By Dipo Olowookere
The management of Agrofood West Africa has welcomed for the third time a Pavilion of France gathering French companies, from manufacturers and suppliers of equipment to technology and inputs sellers for agriculture, livestock and agrofood production.
The pavilion is operated by ADEPTA, a network of 240 French companies, manufacturing and supplying equipment, technologies and inputs for agriculture, livestock and agrofood production.
At the opening ceremony, François Pujolas, French Ambassador to Ghana reminded that ‘Adepta is an historical partner of Agrofood West Africa since it organized the first official foreign pavilion in 2013’.
Seven French companies are exhibiting on the show this year and two more are on a visit, all in search of new opportunities in Ghana. As the Ambassador noted these companies ‘offer a showcase of the French technology and know-how in many sectors of the agrofood business, such as aquaculture, agriculture, process and packaging, breeding and animal reproduction technologie’s.
With a turnover of €172 billion and exports of €44 billion, France is the nation that has one of the most dynamic agrofood industry in the world.
‘France and Ghana have developed fruitful partnerships in the agriculture sector’, said the Ambassador. On the one hand, France has been committed to supporting the development of an agric economy based on family farming, farmer organizations and regulation. Through its development agency, AFD, France has proposed its expertise to assist farmers’ communities in increasing food production in Western and Central Region as well as rice production in Northern, Upper East, Upper West Regions and Volta Region. AFD also takes part in the financing of public investments in infrastructure, especially irrigation in high agricultural potential areas. As an example, it is funding through VRA the Pwalugu multipurpose dam feasibility study.
Moreover, as the Ambassador pointed out: ‘French companies have placed their confidence in the Ghanaian agricultural through long-term investments in its natural resources and its human capacities’. Golden exotics produces and sells high quality bananas and pineapple, and has launched the production of high-value organic bananas. Touton transforms cocoa before exporting it and Grel is involved in Hevea production. These firms are also working with their local communities in order to make their economic activity advantageous for all.
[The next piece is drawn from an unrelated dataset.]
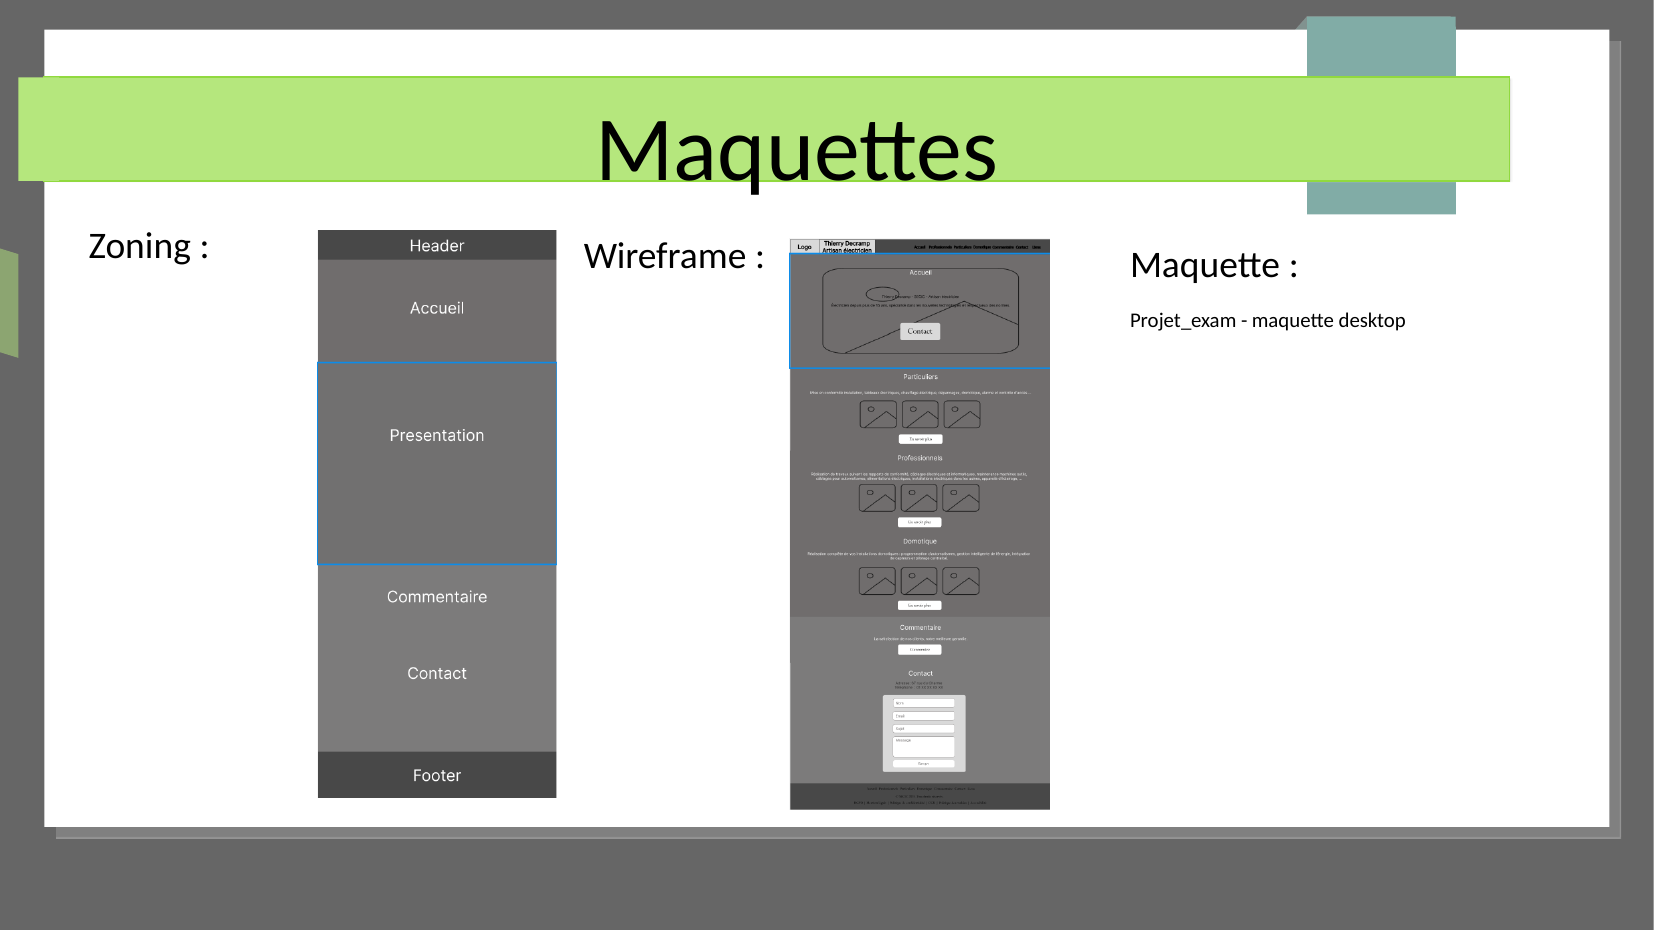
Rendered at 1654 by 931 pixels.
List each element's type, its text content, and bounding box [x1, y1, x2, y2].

Sustainable development, electrification, social housing and education form part of the benefits generated by their corporate and social responsibility policy.
A large part of these investments have spurred trade between France and Ghana.
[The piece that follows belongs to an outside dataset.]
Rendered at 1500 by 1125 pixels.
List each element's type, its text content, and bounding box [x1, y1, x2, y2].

In 2016, Ghanaian agrofood exports to France was the second exporting sector representing 32% of Ghanaian trade to France. According to the French customs, these exports have skyrocketed by 152% in June 2017, on a year-on-year basis.
The steady cooperation between France and Ghana has been key to promote a business friendly environment and favour these exchanges and investments. Moving forward together will strengthen the ties between our two economies.